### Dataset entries
● ● ● ●

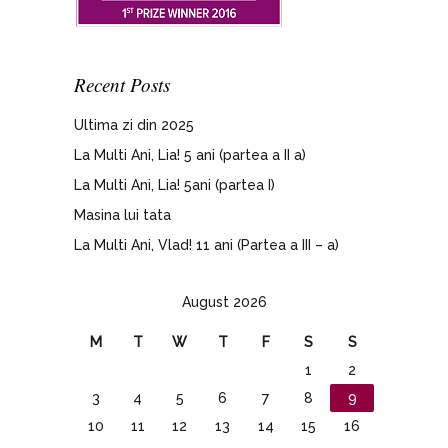
Recent Posts
Ultima zi din 2025
La Multi Ani, Lia! 5 ani (partea a II a)
La Multi Ani, Lia! 5ani (partea I)
Masina lui tata
La Multi Ani, Vlad! 11 ani (Partea a III – a)
August 2026
M
T
W
T
F
S
S
1
2
3
4
5
6
7
8
9
10
11
12
13
14
15
16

● ● ● ●

### Written task
Copy every line of text in the listing above word for word, leaving the pictures out.

### Expected output
Recent Posts
Ultima zi din 2025
La Multi Ani, Lia! 5 ani (partea a II a)
La Multi Ani, Lia! 5ani (partea I)
Masina lui tata
La Multi Ani, Vlad! 11 ani (Partea a III – a)
August 2026
M
T
W
T
F
S
S
1
2
3
4
5
6
7
8
9
10
11
12
13
14
15
16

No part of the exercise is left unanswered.